Col Bassett carried out 20 interviews with suspects and witnesses, but not with detainees, the Southern Command said, according to AP. "He talked to all the parties he felt he needed to get information about the allegations that were made," a Southern Command spokesman told AP.

In the words of Principal Skinner, "Now, let’s have no more curiosity about this bizarre cover-up."

Sea Knight Down

Do we have a helicopter problem in Iraq? It doesn’t look good:

The latest helicopter casualty, an Apache, "exploded in a ball of fire" on Friday, according to witnesses.

"That’s unlikely to happen due to small arms fire," [Kiowa Warrior pilot ME] says, "and the odds of hitting an Apache heads on with an unguided RPG [rocket-propelled grenade] are pretty slim."

The fuel cells are crashworthy, and unless they are hit by something like an API (armor piercing incendiary – like a .50 cal or higher) shell, I don’t think they are going to explode. Hitting munitions onboard isn’t likely to make a fireball either. But the explosion of a SAM hitting it might look like a fireball.

A Rugby Rearing

A reader writes:

I appreciate the recent rugby focus of the blog. I grew up in a "rugby family," which in the U.S. is not so normal. Not only did my father play, my mother did as well. Explaining to friends that my mother lost her voice for two months because she got elbowed in the throat during a rugby game was just one of the interesting tales I got to tell my friends.

Most of all, I remember how wonderful I was treated as a child by the rugby players and their families. There weren’t a lot us kids at the games but we always felt like part of the crew. And falling asleep while listening to members of the visiting Australian team singing bawdy songs in the living room was always grand (what’s the one where you hold your tongue while singing?). I have nothing but fond memories of growing up that way. Although I never played myself, my brother did, and my father just barely gave it up after numerous knew surgeries. He would’ve played until he was 80 if he could have.

Mine was a rugby home too. My dad was always AWOL on Saturdays, captaining or playing for the town team. But I didn’t really find running for my life in a muddy bog once a week my idea of fun. And I kinda liked my ears as they were. My dad’s got plastered halfway round his head by the time he was my age – and his nose was broken a few times as well.

Whitman On Campus

Walt

I asked re: Whitman:

Why are young gay students not being taught about their extraordinary cultural inheritance?

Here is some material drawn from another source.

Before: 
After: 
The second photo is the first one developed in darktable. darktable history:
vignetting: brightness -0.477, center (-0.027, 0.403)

A college professor writes:

The seminal book on this was published in 1991 by one of the preeminent senior scholars in American literature, Michael Moon, Emory University. The book was called Disseminating Whitman: Revision and Corporiality in Leaves of Grass (Harvard Univ. Press).

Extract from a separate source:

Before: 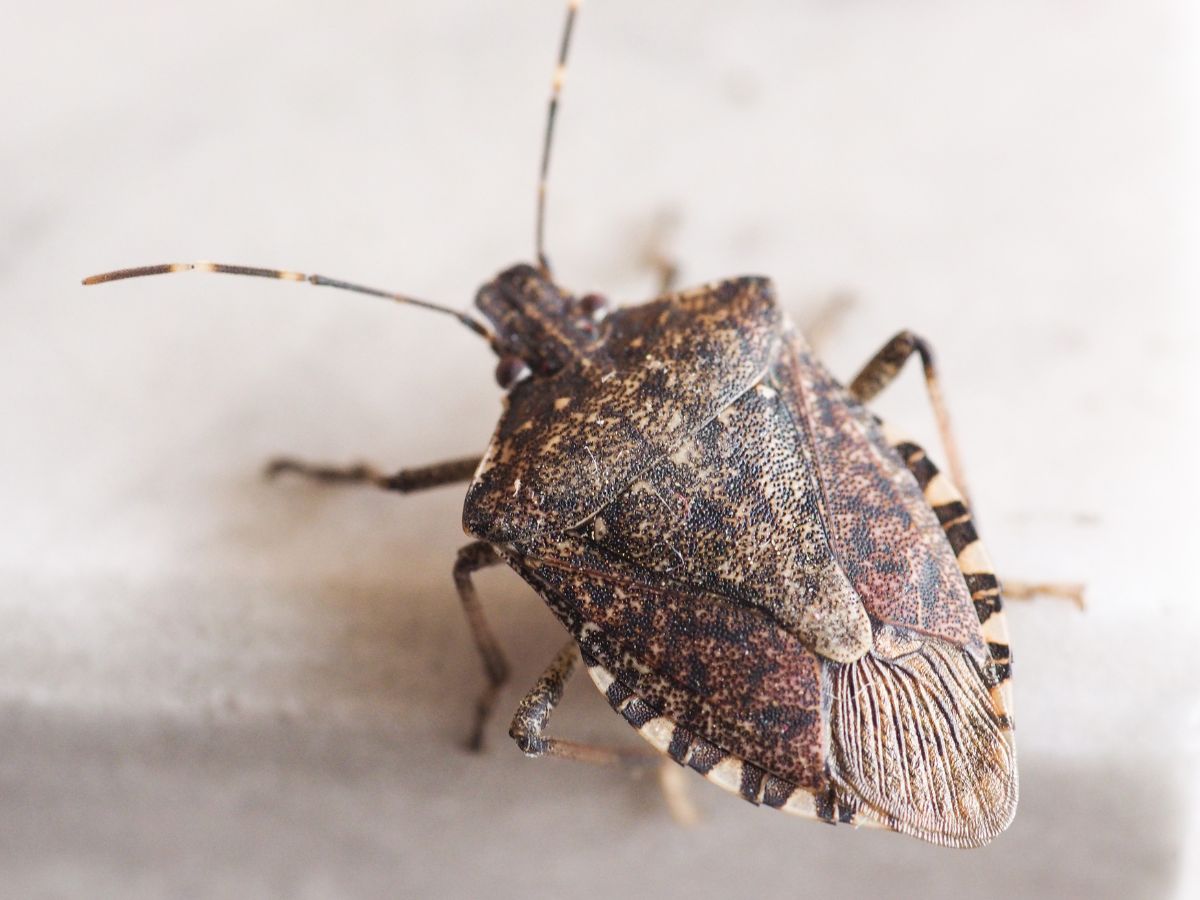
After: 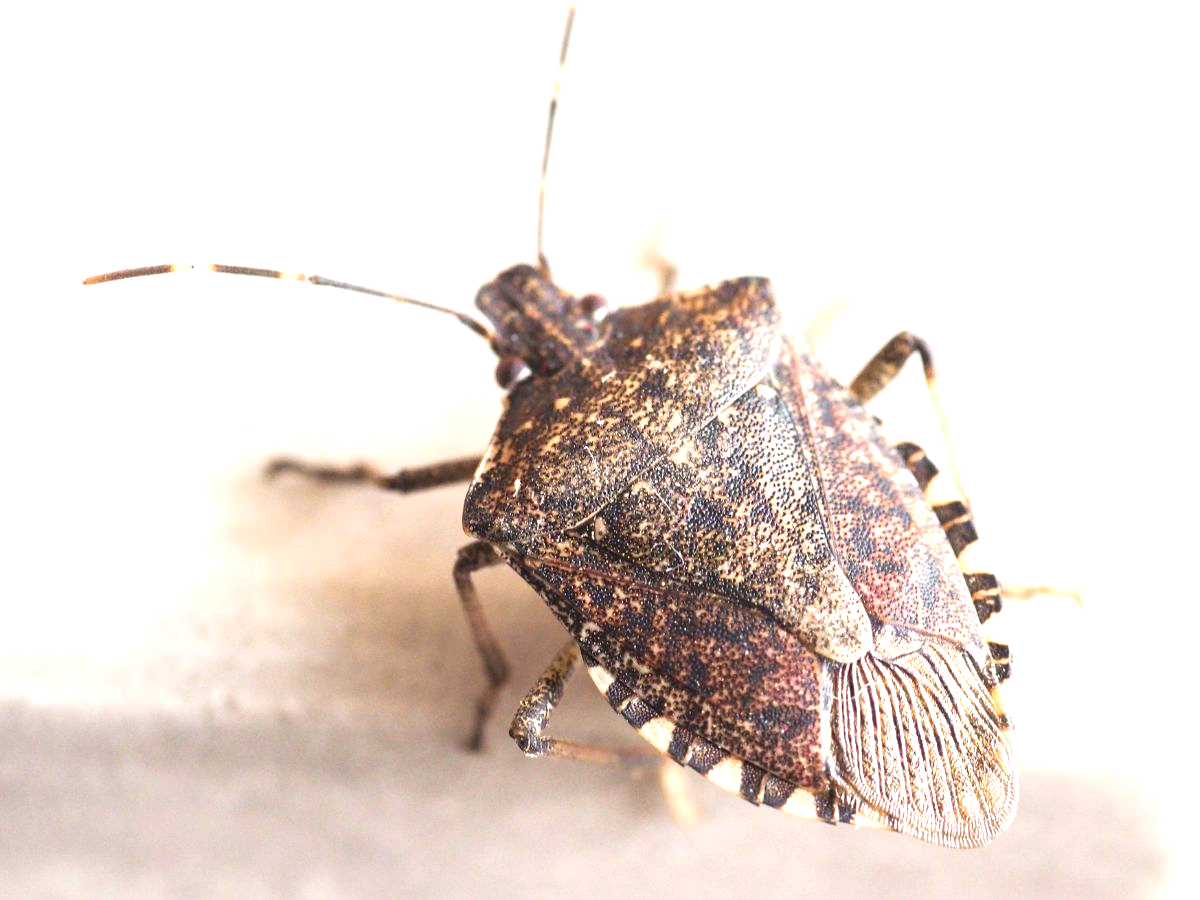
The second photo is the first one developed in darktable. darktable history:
exposure: exposure 0.949 EV, compensate exposure bias true, compensate highlight preservation false
color correction: highlights a* 0.722, highlights b* 2.84, saturation 1.06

There are any number of other scholars working on gay Whitman. For example, one of the best Whitman scholars is Michael Warner, who is also known for having been instrumental in the development of "queer theory." You can’t seriously do Whitman in an American university today without articulating his patriotism with his homosexuality. Whenever I teach him, it is in this vein. My classes read, for example, "Scented Herbage of My Breast" alongside his ode to Lincoln, "When Lilacs Last in the Dooryard Bloom’d." I’ll be doing that pairing in two classes this spring, in my Survey of American Literature, 1865 to Present, and in a seminar on the 1890s. But I’m hardly original in this regard.